* **Text segment**:
------------------------------------------------

It's tough to diagnose with the information provided, but a possible clue is the number of connections you have opened (the numbers start at 1 - conn1 - and increment for each new connection). conn1782026 indicates that you have opened nearly 1.8 million connections since this mongod was started. With concurrent connections of ~40, I would hope that the mongod has been up a very long time to see that number of connections opened and closed.

If not, then that might be a hint in terms of what is going on. Are you creating new connections every time you run a query or similar? If so, you may need to tweak your code to pool connections instead (see the various options here).

Now, in theory, you should be able to do this anyway - in and of itself having a lot of connections is not going to cause problems, but the amount of churn here may be having unintended consequences. Try restarting the mongod, test, if still there restart the instance and test again. If either one clears up the issue, then it's not likely to be network related (a reset of the system will reset the network interfaces, so there is still a small chance), even though it is manifesting as a socket exception.

By the way, if you want to get an idea of how many connections you are creating, take a look here:

> db.serverStatus().connections
{ "current" : 1, "available" : 2047, "totalCreated" : NumberLong(1) }

totalCreated is a counter for the lifetime of the particular mongod or mongos process. If you divide it by the uptime you can also get an average created per second etc.

If the resets do not have any effect and you are still seeing exceptions, then it is time to look at your network. Check the output of netstat -s (multiple samples) and look for incrementing retransmits and fast retransmits, run ifconfig to look for errors on your interfaces, ping, traceroute etc. - all the usual things you would do to try to determine if there is a network issue.

------------------------------------------------

[Entries from a collection]
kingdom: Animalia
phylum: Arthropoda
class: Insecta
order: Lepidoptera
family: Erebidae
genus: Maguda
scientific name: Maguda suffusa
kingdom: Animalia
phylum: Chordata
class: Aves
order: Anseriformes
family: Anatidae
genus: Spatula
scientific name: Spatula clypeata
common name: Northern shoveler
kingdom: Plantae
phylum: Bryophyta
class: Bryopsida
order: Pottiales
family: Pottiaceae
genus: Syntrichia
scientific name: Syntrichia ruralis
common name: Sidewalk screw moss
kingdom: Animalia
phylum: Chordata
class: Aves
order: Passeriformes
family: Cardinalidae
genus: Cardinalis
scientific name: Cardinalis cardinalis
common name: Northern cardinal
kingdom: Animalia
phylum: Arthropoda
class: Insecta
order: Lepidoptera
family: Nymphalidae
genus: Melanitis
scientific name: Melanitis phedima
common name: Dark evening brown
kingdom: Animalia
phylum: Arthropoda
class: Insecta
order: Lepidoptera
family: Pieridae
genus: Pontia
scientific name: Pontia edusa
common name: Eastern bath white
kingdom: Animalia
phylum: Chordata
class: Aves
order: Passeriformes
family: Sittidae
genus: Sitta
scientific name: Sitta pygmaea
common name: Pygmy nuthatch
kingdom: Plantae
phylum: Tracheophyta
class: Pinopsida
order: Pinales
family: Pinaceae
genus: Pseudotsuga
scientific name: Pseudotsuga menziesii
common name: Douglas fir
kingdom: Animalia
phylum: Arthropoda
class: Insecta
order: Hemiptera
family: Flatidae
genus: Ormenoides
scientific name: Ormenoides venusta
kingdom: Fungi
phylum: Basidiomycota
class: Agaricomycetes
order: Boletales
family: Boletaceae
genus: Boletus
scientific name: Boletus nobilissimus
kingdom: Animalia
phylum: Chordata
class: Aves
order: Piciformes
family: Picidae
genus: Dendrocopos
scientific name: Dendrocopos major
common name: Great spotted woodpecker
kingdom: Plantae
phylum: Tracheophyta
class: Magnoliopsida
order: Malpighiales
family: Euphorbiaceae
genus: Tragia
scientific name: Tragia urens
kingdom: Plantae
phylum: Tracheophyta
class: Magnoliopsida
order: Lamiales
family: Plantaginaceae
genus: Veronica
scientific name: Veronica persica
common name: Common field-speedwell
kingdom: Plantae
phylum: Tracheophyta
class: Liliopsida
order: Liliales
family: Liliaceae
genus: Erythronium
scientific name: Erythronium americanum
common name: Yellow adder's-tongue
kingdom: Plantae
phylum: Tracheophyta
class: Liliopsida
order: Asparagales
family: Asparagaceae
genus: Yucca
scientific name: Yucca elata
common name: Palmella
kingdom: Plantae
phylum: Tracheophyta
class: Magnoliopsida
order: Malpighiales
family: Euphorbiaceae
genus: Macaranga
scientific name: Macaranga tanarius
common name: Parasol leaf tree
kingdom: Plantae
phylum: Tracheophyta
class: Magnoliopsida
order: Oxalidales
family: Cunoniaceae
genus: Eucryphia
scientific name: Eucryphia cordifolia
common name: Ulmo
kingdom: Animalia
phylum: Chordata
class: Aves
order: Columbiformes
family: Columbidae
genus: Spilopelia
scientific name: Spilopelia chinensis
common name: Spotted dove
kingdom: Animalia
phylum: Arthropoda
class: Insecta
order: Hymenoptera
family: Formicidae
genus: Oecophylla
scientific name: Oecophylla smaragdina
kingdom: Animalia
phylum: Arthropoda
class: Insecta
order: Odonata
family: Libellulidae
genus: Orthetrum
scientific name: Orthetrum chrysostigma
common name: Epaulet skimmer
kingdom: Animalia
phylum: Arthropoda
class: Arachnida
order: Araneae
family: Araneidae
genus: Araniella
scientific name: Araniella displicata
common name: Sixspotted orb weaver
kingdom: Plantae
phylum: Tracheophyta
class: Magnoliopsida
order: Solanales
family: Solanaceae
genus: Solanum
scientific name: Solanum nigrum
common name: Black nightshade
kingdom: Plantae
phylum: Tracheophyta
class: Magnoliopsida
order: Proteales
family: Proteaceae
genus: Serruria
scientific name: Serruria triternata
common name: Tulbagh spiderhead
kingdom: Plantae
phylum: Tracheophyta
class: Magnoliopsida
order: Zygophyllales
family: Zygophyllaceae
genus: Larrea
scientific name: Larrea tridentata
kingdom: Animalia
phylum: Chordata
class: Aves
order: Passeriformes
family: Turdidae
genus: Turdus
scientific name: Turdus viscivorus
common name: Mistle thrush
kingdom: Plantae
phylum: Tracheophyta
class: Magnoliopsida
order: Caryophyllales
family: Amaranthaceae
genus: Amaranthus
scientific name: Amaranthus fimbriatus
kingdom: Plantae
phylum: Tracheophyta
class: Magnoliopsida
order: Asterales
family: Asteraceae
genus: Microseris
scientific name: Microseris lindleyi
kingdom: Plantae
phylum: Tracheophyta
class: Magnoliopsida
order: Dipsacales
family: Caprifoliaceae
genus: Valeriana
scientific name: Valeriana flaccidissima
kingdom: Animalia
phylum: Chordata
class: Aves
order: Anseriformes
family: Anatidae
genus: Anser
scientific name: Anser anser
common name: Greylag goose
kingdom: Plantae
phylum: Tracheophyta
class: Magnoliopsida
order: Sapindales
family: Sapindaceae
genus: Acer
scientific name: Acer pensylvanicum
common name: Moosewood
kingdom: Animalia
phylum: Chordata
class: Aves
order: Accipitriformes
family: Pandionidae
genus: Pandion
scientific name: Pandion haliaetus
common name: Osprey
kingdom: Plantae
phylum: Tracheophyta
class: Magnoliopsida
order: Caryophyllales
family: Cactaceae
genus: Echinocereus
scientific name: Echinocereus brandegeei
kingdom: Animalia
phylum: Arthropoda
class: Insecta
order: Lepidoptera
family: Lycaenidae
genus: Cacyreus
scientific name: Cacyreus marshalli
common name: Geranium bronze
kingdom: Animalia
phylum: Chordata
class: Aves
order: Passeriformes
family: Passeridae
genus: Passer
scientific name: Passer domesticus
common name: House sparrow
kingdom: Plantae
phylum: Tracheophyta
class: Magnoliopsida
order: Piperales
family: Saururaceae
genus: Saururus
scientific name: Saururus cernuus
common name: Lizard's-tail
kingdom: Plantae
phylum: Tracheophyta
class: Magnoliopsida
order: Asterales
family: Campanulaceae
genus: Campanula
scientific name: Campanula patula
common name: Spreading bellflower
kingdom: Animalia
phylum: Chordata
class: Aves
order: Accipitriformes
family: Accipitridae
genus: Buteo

------------------------------------------------

* **Tasks**:
1. Rewrite the paragraph of the MongoDB connection advice that begins "If the resets do not have any effect" as a short bulleted list, keeping its main facts.
2. Repeat the part of the MongoDB connection advice between "It's tough to" and "opened and closed.", inclusive, switching each "mongod" to "database server".
These entries are separate material and are not part of the MongoDB connection advice.

* **Solutions below**:
1.
- If resets have no effect and exceptions persist, look at the network.
- Take several samples of netstat -s output and look for incrementing retransmits and fast retransmits.
- Run ifconfig to check your interfaces for errors.
- Use ping, traceroute and the other usual checks to determine whether there is a network issue.

2.
It's tough to diagnose with the information provided, but a possible clue is the number of connections you have opened (the numbers start at 1 - conn1 - and increment for each new connection). conn1782026 indicates that you have opened nearly 1.8 million connections since this database server was started. With concurrent connections of ~40, I would hope that the database server has been up a very long time to see that number of connections opened and closed.